[Items from a data source]

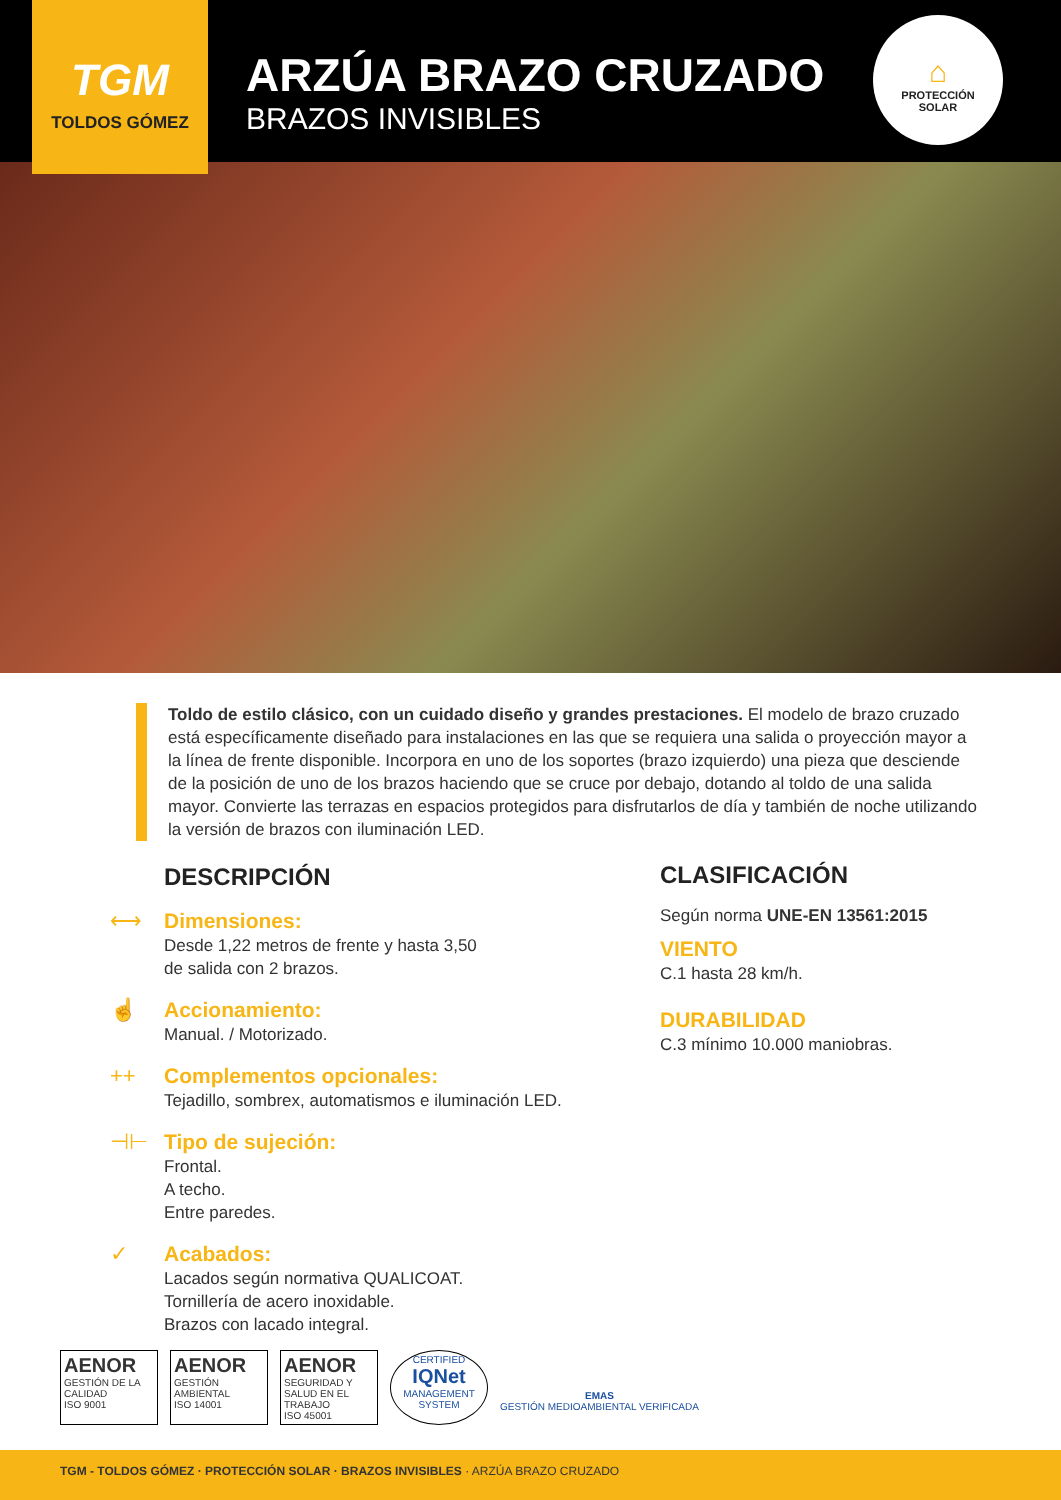TGM
TOLDOS GÓMEZ
ARZÚA BRAZO CRUZADO
BRAZOS INVISIBLES
⌂
PROTECCIÓN
SOLAR
Toldo de estilo clásico, con un cuidado diseño y grandes prestaciones. El modelo de brazo cruzado está específicamente diseñado para instalaciones en las que se requiera una salida o proyección mayor a la línea de frente disponible. Incorpora en uno de los soportes (brazo izquierdo) una pieza que desciende de la posición de uno de los brazos haciendo que se cruce por debajo, dotando al toldo de una salida mayor. Convierte las terrazas en espacios protegidos para disfrutarlos de día y también de noche utilizando la versión de brazos con iluminación LED.
DESCRIPCIÓN
⟷ Dimensiones:
Desde 1,22 metros de frente y hasta 3,50
de salida con 2 brazos.
☝ Accionamiento:
Manual. / Motorizado.
++ Complementos opcionales:
Tejadillo, sombrex, automatismos e iluminación LED.
⊣⊢ Tipo de sujeción:
Frontal.
A techo.
Entre paredes.
✓ Acabados:
Lacados según normativa QUALICOAT.
Tornillería de acero inoxidable.
Brazos con lacado integral.
CLASIFICACIÓN
Según norma UNE-EN 13561:2015
VIENTO
C.1 hasta 28 km/h.
DURABILIDAD
C.3 mínimo 10.000 maniobras.
AENOR
GESTIÓN DE LA CALIDAD
ISO 9001
AENOR
GESTIÓN AMBIENTAL
ISO 14001
AENOR
SEGURIDAD Y SALUD EN EL TRABAJO
ISO 45001
CERTIFIED
IQNet
MANAGEMENT SYSTEM
EMAS
GESTIÓN MEDIOAMBIENTAL VERIFICADA
TGM - TOLDOS GÓMEZ · PROTECCIÓN SOLAR · BRAZOS INVISIBLES · ARZÚA BRAZO CRUZADO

Requirement: With the pictures left out, write out all of the data exactly.

Exercise result:
TGM
TOLDOS GÓMEZ
ARZÚA BRAZO CRUZADO
BRAZOS INVISIBLES
⌂
PROTECCIÓN
SOLAR
Toldo de estilo clásico, con un cuidado diseño y grandes prestaciones. El modelo de brazo cruzado está específicamente diseñado para instalaciones en las que se requiera una salida o proyección mayor a la línea de frente disponible. Incorpora en uno de los soportes (brazo izquierdo) una pieza que desciende de la posición de uno de los brazos haciendo que se cruce por debajo, dotando al toldo de una salida mayor. Convierte las terrazas en espacios protegidos para disfrutarlos de día y también de noche utilizando la versión de brazos con iluminación LED.
DESCRIPCIÓN
⟷ Dimensiones:
Desde 1,22 metros de frente y hasta 3,50
de salida con 2 brazos.
☝ Accionamiento:
Manual. / Motorizado.
++ Complementos opcionales:
Tejadillo, sombrex, automatismos e iluminación LED.
⊣⊢ Tipo de sujeción:
Frontal.
A techo.
Entre paredes.
✓ Acabados:
Lacados según normativa QUALICOAT.
Tornillería de acero inoxidable.
Brazos con lacado integral.
CLASIFICACIÓN
Según norma UNE-EN 13561:2015
VIENTO
C.1 hasta 28 km/h.
DURABILIDAD
C.3 mínimo 10.000 maniobras.
AENOR
GESTIÓN DE LA CALIDAD
ISO 9001
AENOR
GESTIÓN AMBIENTAL
ISO 14001
AENOR
SEGURIDAD Y SALUD EN EL TRABAJO
ISO 45001
CERTIFIED
IQNet
MANAGEMENT SYSTEM
EMAS
GESTIÓN MEDIOAMBIENTAL VERIFICADA
TGM - TOLDOS GÓMEZ · PROTECCIÓN SOLAR · BRAZOS INVISIBLES · ARZÚA BRAZO CRUZADO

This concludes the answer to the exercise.